Tudor Court Portraits (05:00)
The National Portrait Gallery houses three depictions of Elizabeth I including the Ditchley portrait. The vast majority of images of the queen are not from real life. Shaw and a curator discuss how courtiers controlled her image.
Thomas Lawrence depicts the prince-regent as an immaculate hero twenty years younger. James Gillray and Thomas Rawlinson satirize rulers in the 19th Century. Gerald Scarfe lampoons modern politicians such as Tony Blair, choosing a trait to exaggerate in order to make the image recognizable.
Private Portraits (05:36)
Portraits can assert a position in society, reinforce authority, or as a gift. Tudors wear miniatures next to their heart; Shaw explains how a portrait of Henry VII stood in for the king when it was sent to Rome. Harry Jacob's Studio caters to the immigrant population of Brixton.
Palace of Holyroodhouse (02:36)
Charles II commissioned Jacob De Wit to make portraits to promote the Stuart Dynasty.
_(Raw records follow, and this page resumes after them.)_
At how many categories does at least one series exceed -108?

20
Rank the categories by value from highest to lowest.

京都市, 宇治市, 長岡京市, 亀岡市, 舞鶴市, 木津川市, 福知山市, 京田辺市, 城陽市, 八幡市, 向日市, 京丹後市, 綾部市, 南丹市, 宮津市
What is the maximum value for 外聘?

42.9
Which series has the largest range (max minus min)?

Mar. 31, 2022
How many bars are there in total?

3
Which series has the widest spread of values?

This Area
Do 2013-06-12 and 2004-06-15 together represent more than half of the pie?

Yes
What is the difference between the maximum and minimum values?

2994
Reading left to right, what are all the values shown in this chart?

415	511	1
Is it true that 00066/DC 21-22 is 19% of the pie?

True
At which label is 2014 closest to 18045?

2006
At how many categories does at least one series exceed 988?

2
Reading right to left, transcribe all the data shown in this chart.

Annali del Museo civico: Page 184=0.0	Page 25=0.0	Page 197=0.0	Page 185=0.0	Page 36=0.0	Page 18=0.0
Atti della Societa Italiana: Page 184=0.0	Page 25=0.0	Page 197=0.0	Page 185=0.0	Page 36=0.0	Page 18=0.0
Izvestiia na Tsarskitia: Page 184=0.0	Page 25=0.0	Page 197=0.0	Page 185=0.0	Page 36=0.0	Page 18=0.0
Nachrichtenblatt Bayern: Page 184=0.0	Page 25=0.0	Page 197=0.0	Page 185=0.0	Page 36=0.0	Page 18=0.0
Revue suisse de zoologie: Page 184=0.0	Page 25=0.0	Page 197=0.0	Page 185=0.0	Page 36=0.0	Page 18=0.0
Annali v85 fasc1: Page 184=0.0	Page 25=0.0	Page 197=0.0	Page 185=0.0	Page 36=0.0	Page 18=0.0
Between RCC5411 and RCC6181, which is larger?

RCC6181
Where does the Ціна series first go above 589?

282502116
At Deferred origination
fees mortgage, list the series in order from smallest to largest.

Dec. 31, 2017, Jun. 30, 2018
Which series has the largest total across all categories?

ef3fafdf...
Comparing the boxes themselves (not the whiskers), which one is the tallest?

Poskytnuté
The Kings of Scotland are portrayed wearing long cloaks with ermine.
National Portrait Gallery (09:42)
Philip Stanhope, Thomas Babington Macaulay, and Thomas Carlyle wanted to document history through individuals. The founders set rules that they would not obtain a portrait until an individual had been dead for ten years. Fame had to be developed and decided by a contemporary.